#### Extracted information ####

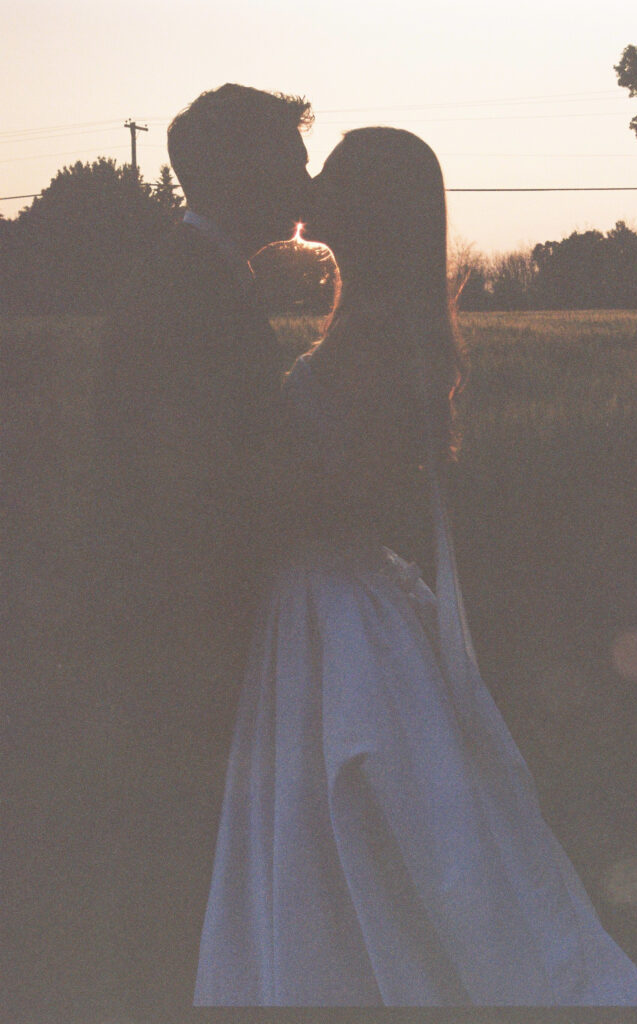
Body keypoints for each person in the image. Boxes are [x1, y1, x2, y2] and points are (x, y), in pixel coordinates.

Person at [193, 127, 637, 1006]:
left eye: (334, 167)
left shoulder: (375, 340)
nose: (313, 177)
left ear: (369, 207)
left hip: (332, 604)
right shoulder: (372, 323)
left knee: (364, 818)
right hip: (321, 603)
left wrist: (239, 481)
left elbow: (359, 493)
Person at [96, 84, 312, 1017]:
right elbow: (192, 486)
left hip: (192, 618)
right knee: (192, 849)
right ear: (239, 170)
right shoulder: (185, 289)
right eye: (290, 155)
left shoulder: (197, 272)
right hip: (188, 628)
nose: (306, 173)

####

Work order:
Each line above that contains the word "right" should be returned.

Answer to this exercise:
right shoulder: (372, 323)
right hip: (321, 603)
right elbow: (192, 486)
right knee: (192, 849)
right ear: (239, 170)
right shoulder: (185, 289)
right eye: (290, 155)
right hip: (188, 628)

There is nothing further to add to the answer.